The future of fintech and open source cloud solutions in the United Kingdom
By Kris Sharma, Financial Services Sector Leader at Canonical, on why open source cloud is empowering the financial services sector in Britain
According to KPMG, investment in the UK’s fintech sector reached a new high of $37.3bn in 2021 in value, a 600% increase compared to 2020. Cloud-native innovation is currently saturating the market as financial service organisations continue to rely on cloud technologies – specifically open source private cloud – to accelerate their transformation efforts.
Cloud computing is no longer cutting-edge technology but is part of mainstream IT, making businesses more agile, cutting costs and offering access to potential new revenue streams. In particular, cloud technologies power innovation by harnessing emerging technologies such as Artificial Intelligence (AI) and blockchain. Start-ups and established financial institutions are leveraging the collaborative energy of open source. At the heart of open source is a collaborative and unfastened philosophy where professionals can inspect, modify, and enhance cloud-based systems. The potential here is massive, with the open source market set to grow 24% by 2025, according to a study from Research and Markets.
The Covid-19 crisis accelerated digital transformation in the financial services sector, but customers now demand more innovative services and experiences. Challenger banks have meant the whole industry has had to level up and provide seamless, consumer-friendly services that help people manage their money more effectively. For financial services, open source cloud technology will be vital in meeting this demand. The next few years will be critical for market leaders in this sector as they adapt to a rapidly transforming landscape.
In this environment, market leaders are integrating multiple cloud platforms to harness the business value of emerging technologies, which we have also found ourselves. Research by Canonical has found that around 60% of financial services businesses expect to use multi-cloud (a mixture of on-premises and externally hosted infrastructure).
The UK as a fintech innovation hub
Britain remains at the forefront of fintech innovation worldwide, with UK-based fintech companies attracting more funding than companies across the rest of EMEA combined, according to KPMG’s research. Payment technologies are key to this sector, which is why it saw the most investment in the country in 2021 compared to other innovations in the industry. But British fintech companies are also innovating across everything from wealth and asset management to cybersecurity.
For financial institutions in the UK, innovation is no longer an optional ‘nice to have’, as they are surrounded by competition pioneering the latest and greatest in financial technology. Companies must embrace these new technologies and innovate internally to stay afloat in a changing market.

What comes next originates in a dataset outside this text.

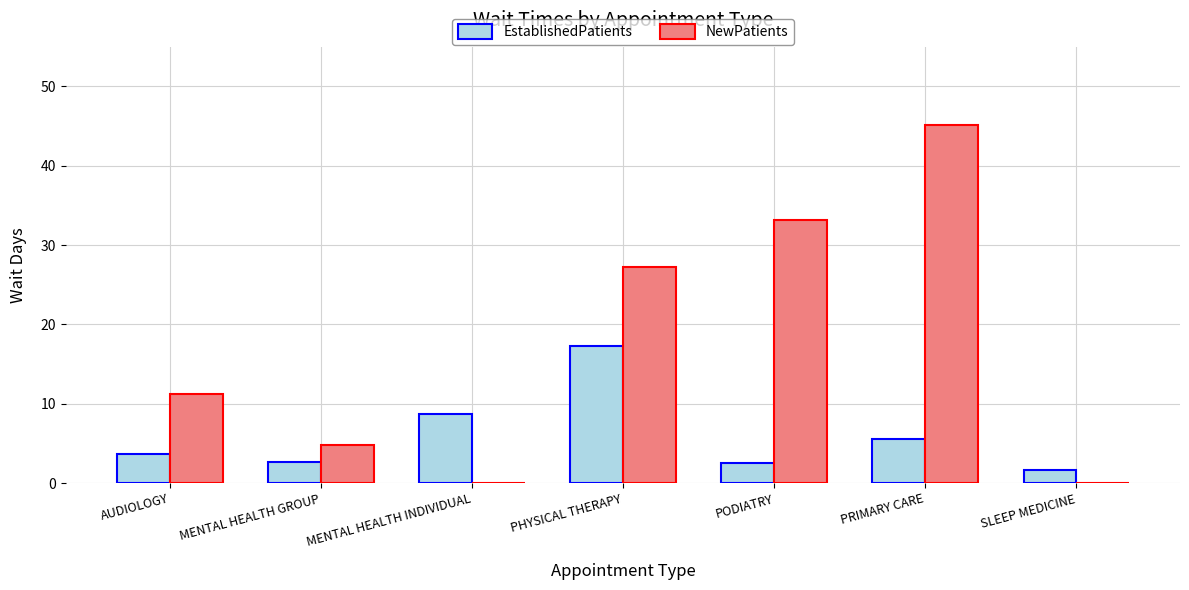

True or false: NewPatients has a value of 42.2 at PHYSICAL THERAPY.

False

The advantages of open source for financial institutions
In this highly competitive market, financial services companies face the challenge of keeping pace, where open source technologies can be transformative. A hybrid or multi-cloud setup, based on open technologies, offers key advantages like flexibility. This allows financial services to quickly respond to innovation in the broader market while keeping pace with regulatory requirements. For financial services companies, agility tops the reason they are adopting cloud technology, with 47% citing it as a driver, according to a survey by 451 Research. Additionally, data privacy requirements and regulatory compliance mean financial services companies have to think carefully about where customer data is stored and where applications are running – hence why an open source private cloud is a perfect choice for many fintech businesses.
Open source cloud technology will also be crucial for companies as they engage with emerging technologies, thanks to standardised platforms such as Kubernetes. Open source private cloud means that companies can be more daring in embracing emerging technology; compared to legacy data centres, there’s a significantly lower total cost of ownership (TCO) over time. This allows financial services companies to experiment with technologies that will be central to the sector’s evolution, such as AI and blockchain. Perhaps most crucially, open source private clouds can also scale at speed, offering financial institutions the chance to add extra cloud resources to meet demand as needed.
Looking ahead, the next few years will be critical for the UK’s financial services, as cloud platforms enable the sector’s outdated technologies and practices to be transformed. Open source private clouds are poised to play an important role, allowing for much-needed engagement with new technologies.
Thinking further afield, financial services must collaborate with other emerging tools beyond the cloud, such as hybrid IT architectures, to lay a foundation for robust and rapid change. Organisations that use these technologies will be at the forefront and thus more likely to succeed in the coming years, having capitalised on the emerging opportunities that open source cloud technology provides.